Global data sets derived from remote sensing, urban sensors, crowdsourcing, or surveys can provide valuable insights on the current state of cities, how cities are changing, and opportunities to improve the urban environment. This technical note discusses methods for using these data in combination with locally meaningful jurisdictional boundaries to calculate local measurements of indicators on several themes—including access to urban amenities, air quality, biodiversity, flooding, climate change mitigation, heat, and land protection and restoration—relevant to urban decision-makers, researchers, and other stakeholders.

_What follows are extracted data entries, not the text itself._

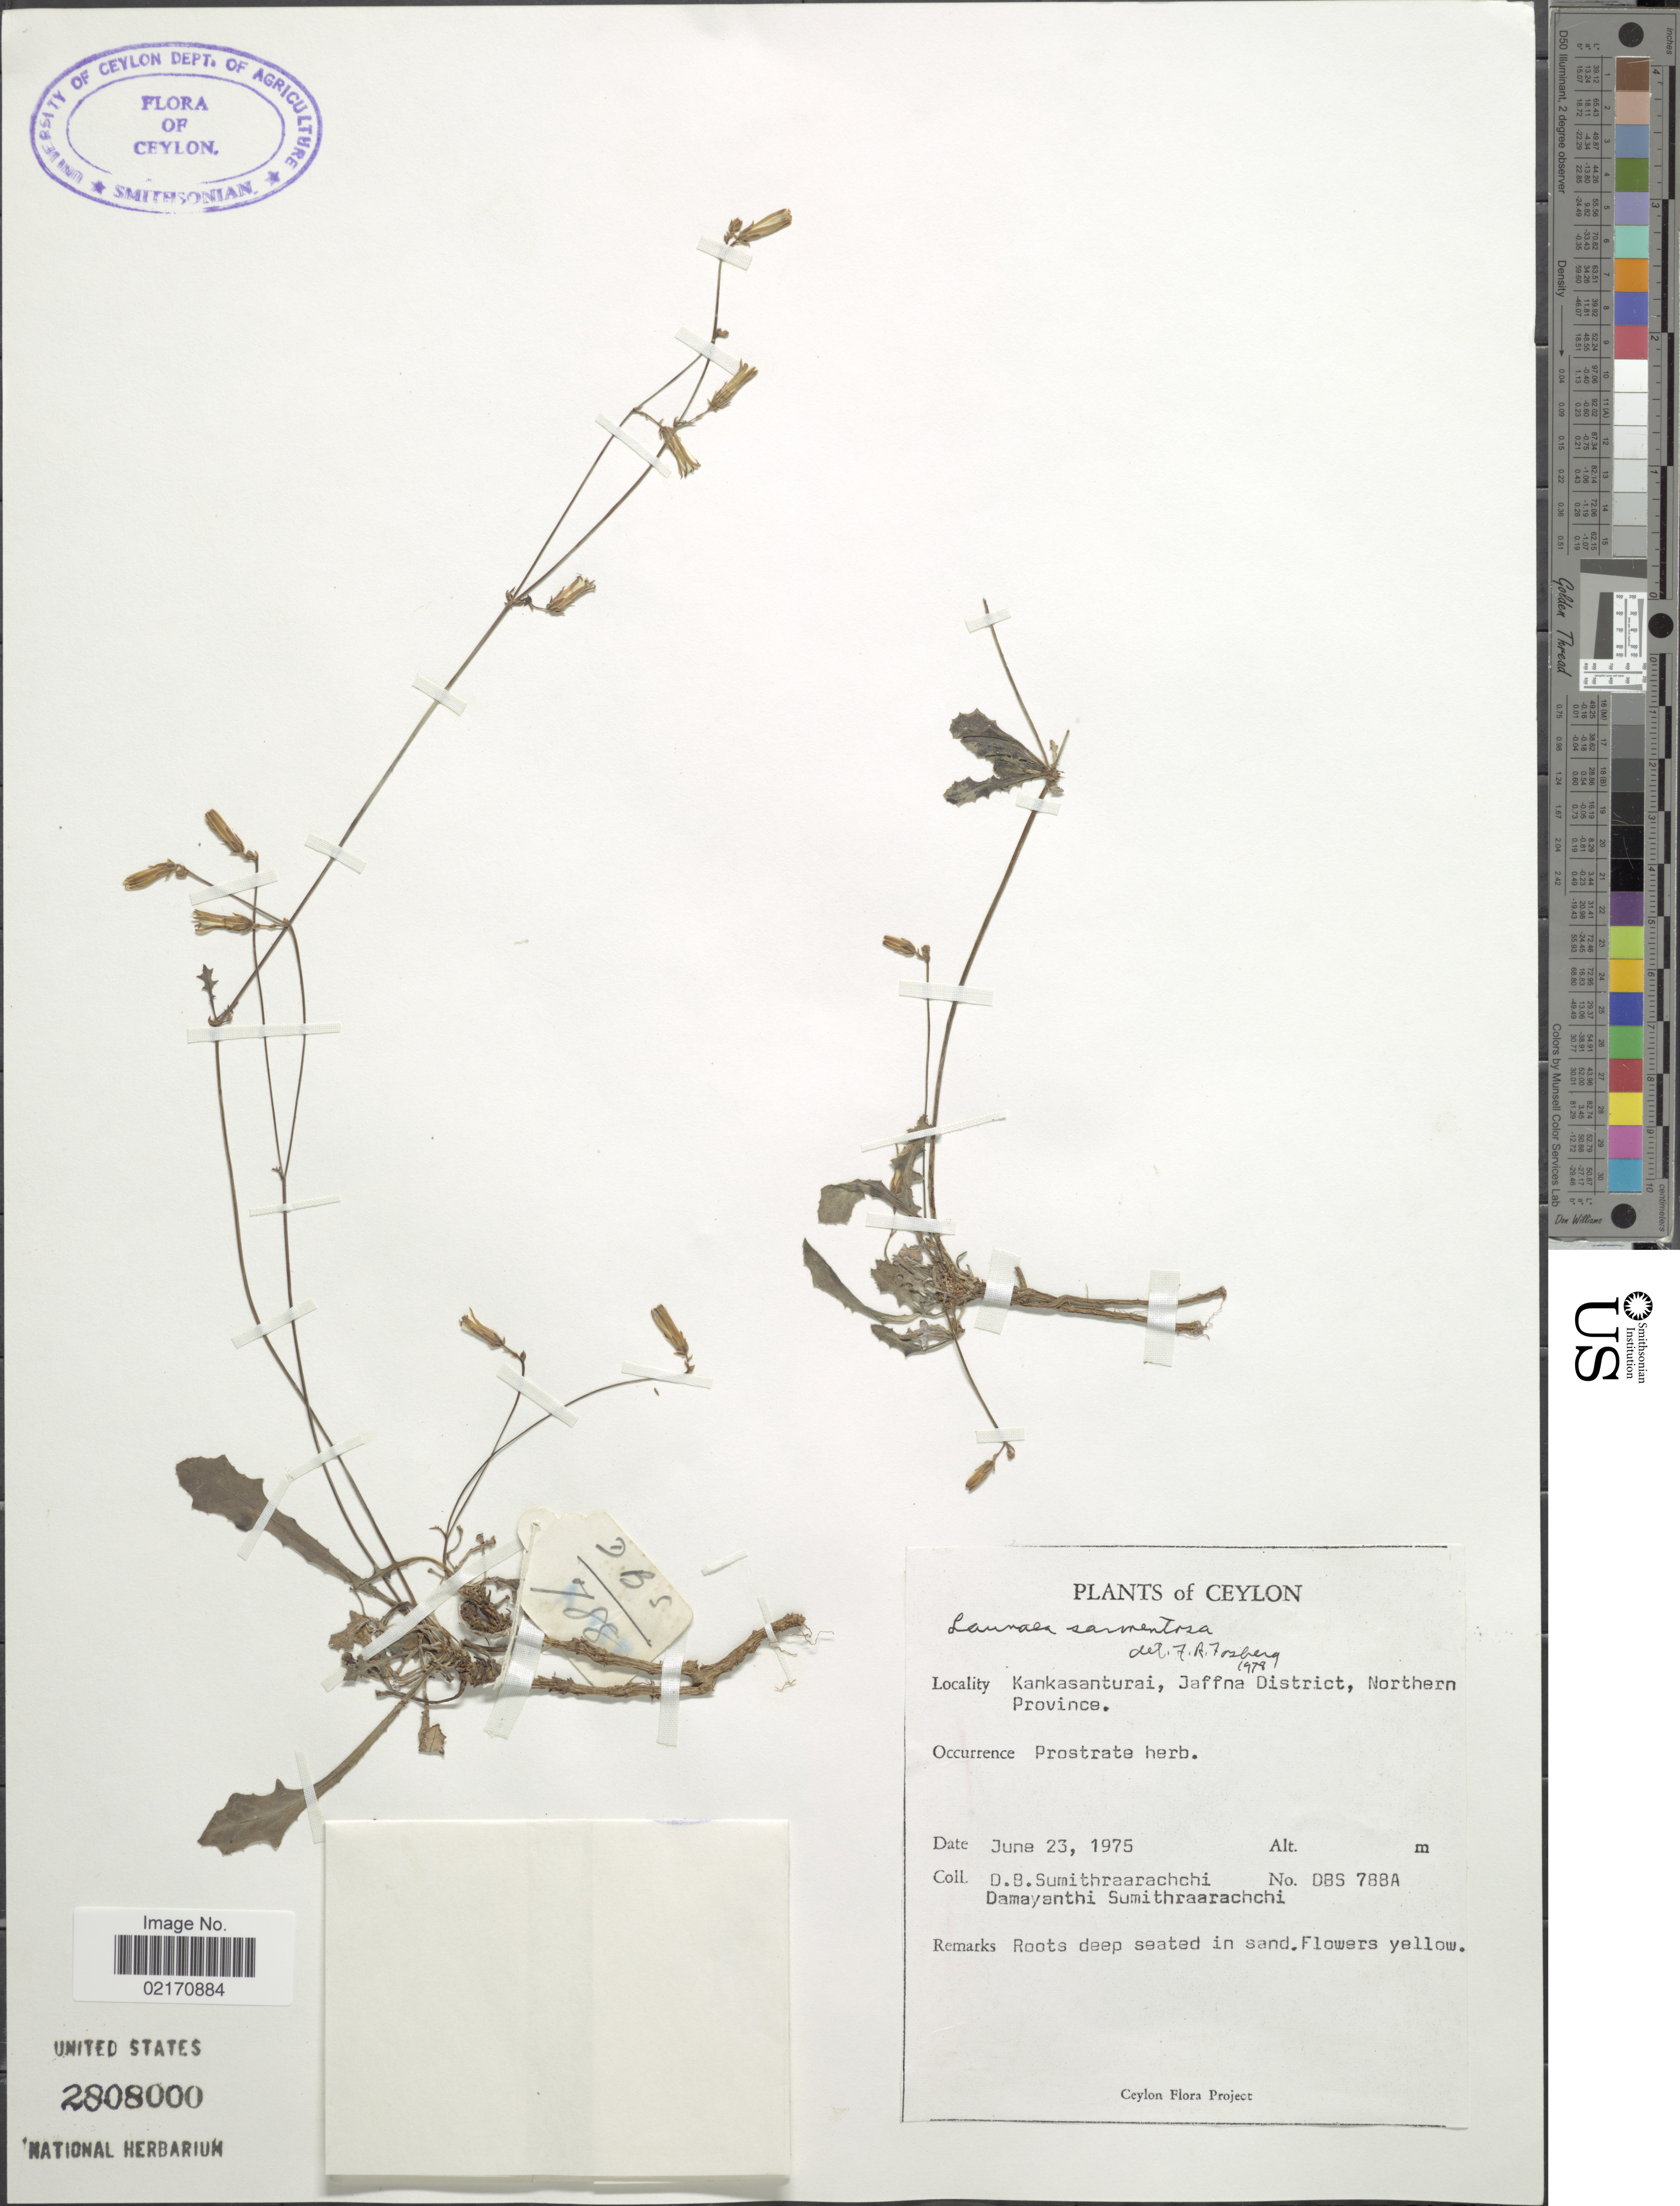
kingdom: Plantae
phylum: Tracheophyta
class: Magnoliopsida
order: Asterales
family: Asteraceae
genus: Launaea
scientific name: Launaea sarmentosa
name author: (Willd.) Kuntze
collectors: D. B. Sumithraarachchi & D. Sumithraarachchi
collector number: DBS788A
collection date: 1975-06-23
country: Sri Lanka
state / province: Northern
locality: Ceylon, Kankasanturai, Jaffna District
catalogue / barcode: US 2808000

These indicators were identified and prioritized in consultation with program staff and stakeholders from two global sustainable urban development initiatives: Cities4Forests and UrbanShift. Indicator calculations were also generated for cities of interest to these initiatives. These indicators can help urban policymakers and civil society assess differences within their cities; make comparisons with other cities; and measure themselves against national or global benchmarks, such as the Sustainable Development Goals, or against self-defined metrics. Geospatial analysis and zonal statistics methods are applied to existing published geospatial data sets and relevant administrative, statistical, or physical city boundaries to calculate comparable indicators for any city or urban area. This methodology can be applied to any area of interest on Earth. Most indicators are based on open-source data, increasing the feasibility of repeating, replicating, and scaling the analyses at low marginal cost. Although the transferability and comparability of these methods are notable strengths of this approach, this note also discusses limitations of this approach for decision-making.